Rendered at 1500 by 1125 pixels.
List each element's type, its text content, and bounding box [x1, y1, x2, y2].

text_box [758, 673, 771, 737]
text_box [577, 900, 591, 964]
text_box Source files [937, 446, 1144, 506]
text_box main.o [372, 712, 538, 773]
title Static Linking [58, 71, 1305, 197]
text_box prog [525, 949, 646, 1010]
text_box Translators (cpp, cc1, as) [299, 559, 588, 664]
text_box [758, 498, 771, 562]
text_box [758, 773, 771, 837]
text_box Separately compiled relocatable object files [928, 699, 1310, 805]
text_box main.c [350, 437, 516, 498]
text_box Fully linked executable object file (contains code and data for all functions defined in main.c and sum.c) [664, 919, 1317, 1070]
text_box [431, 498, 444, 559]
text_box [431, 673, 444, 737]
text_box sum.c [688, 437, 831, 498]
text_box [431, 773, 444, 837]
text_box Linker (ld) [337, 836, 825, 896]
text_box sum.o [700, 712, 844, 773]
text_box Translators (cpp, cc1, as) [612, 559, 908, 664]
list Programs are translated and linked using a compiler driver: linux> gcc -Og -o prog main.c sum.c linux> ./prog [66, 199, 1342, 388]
===
### WORK ITEM
Every line that holds the word "files" should be copied from the listing.

### RESPONSE BELOW
text_box Source files [937, 446, 1144, 506]
text_box Separately compiled relocatable object files [928, 699, 1310, 805]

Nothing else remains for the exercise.